**Texte fourni**
Du côté milanais, difficile de ressortir un nom de lot. S’il ne peut rien sur l’égalisation de JPP, Pazzagli n’était pas taillé pour une rencontre de cette dimension. Impression semble-t-il partagée par ses propres défenseurs, preuve en étant cette hésitation avec Galli qui faillit être fatale au Milan AC. Tassoti a paru dépassé par ses fonctions et un costume trop lourd à porter. Aucune initiative offensive, absent des débats avec l’arbitre. San Siro, morne plaine… On peut être légitiment déçu par la prestation de Maldini. Paolo n’a rien tenté, certainement échaudé par quelques feintes bien senties de la part de Waddle. Il l’ignore à l’époque, mais le retour à Marseille sera encore plus compliqué. Filippo Galli, le suppléant de Baresi, s’est appliqué dans ses relances. Il n’a pas voulu trop en faire, mais on ne peut s’inventer un don. Enfin, Alessandro Costacurta aura tenté de réveiller la belle endormie. En vain….
C’est marrant , j’ai pourtant une excellente mémoire, mais ce match ne me dit rien du tout.^^
Je plaisante, je me rappelle exactement où j’étais et où je l’ai vu ^^
Je n’avais pas revu le match depuis l’époque. Abedi est superbe de crochets et vitesse.
Je me demande si Abedi n’aura été le joueur préféré parmi ceux éprouvés par Goethals.
Je sais qu’il le cita sans hésitation aucune dans le 11 éternel de son aventureuse carrière..mais sa voix prenait des intonations particulières au moment d’évoquer Abedi Pelé, dès lors..??
Autres offensifs qu’il mettait les yeux fermés dans l’équipe de sa carrière : Tahamata, Rensenbrink et Waddle – je crois n’oublier personne.
En défense, j’ai souvenir qu’il y avait des Piot, Mozer, Boli, Gerets…….. Les autres joueurs m’échappent, Haan peut-être. Ah si : Polleunis et Van Moer en étaient bien sûr.

**Consigne 1**
Recopiez fidèlement le passage du texte sur le match Milan-Marseille qui va de « C’est marrant , j’ai » jusqu'à « crochets et vitesse. » inclus.
La liste n'a aucun rapport avec le texte sur le match Milan-Marseille.

**Documents sources**
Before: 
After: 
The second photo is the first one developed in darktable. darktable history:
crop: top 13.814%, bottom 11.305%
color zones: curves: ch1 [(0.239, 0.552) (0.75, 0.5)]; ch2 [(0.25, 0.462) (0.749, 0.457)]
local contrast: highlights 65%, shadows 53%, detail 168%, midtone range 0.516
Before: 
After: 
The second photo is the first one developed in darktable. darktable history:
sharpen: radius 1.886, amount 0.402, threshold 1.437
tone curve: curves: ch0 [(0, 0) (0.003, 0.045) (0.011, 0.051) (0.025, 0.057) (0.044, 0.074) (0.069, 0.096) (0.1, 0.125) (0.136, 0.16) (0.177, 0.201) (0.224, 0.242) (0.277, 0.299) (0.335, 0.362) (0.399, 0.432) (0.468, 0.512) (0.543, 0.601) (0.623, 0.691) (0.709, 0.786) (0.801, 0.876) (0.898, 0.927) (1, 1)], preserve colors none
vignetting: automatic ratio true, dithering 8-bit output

**Consigne 2**
Reportez à l'identique l'ensemble des lignes de la liste de retouches darktable.

**Solution rédigée 1**
C’est marrant , j’ai pourtant une excellente mémoire, mais ce match ne me dit rien du tout.^^
Je plaisante, je me rappelle exactement où j’étais et où je l’ai vu ^^
Je n’avais pas revu le match depuis l’époque. Abedi est superbe de crochets et vitesse.

**Solution rédigée 2**
Before: 
After: 
The second photo is the first one developed in darktable. darktable history:
crop: top 13.814%, bottom 11.305%
color zones: curves: ch1 [(0.239, 0.552) (0.75, 0.5)]; ch2 [(0.25, 0.462) (0.749, 0.457)]
local contrast: highlights 65%, shadows 53%, detail 168%, midtone range 0.516
Before: 
After: 
The second photo is the first one developed in darktable. darktable history:
sharpen: radius 1.886, amount 0.402, threshold 1.437
tone curve: curves: ch0 [(0, 0) (0.003, 0.045) (0.011, 0.051) (0.025, 0.057) (0.044, 0.074) (0.069, 0.096) (0.1, 0.125) (0.136, 0.16) (0.177, 0.201) (0.224, 0.242) (0.277, 0.299) (0.335, 0.362) (0.399, 0.432) (0.468, 0.512) (0.543, 0.601) (0.623, 0.691) (0.709, 0.786) (0.801, 0.876) (0.898, 0.927) (1, 1)], preserve colors none
vignetting: automatic ratio true, dithering 8-bit output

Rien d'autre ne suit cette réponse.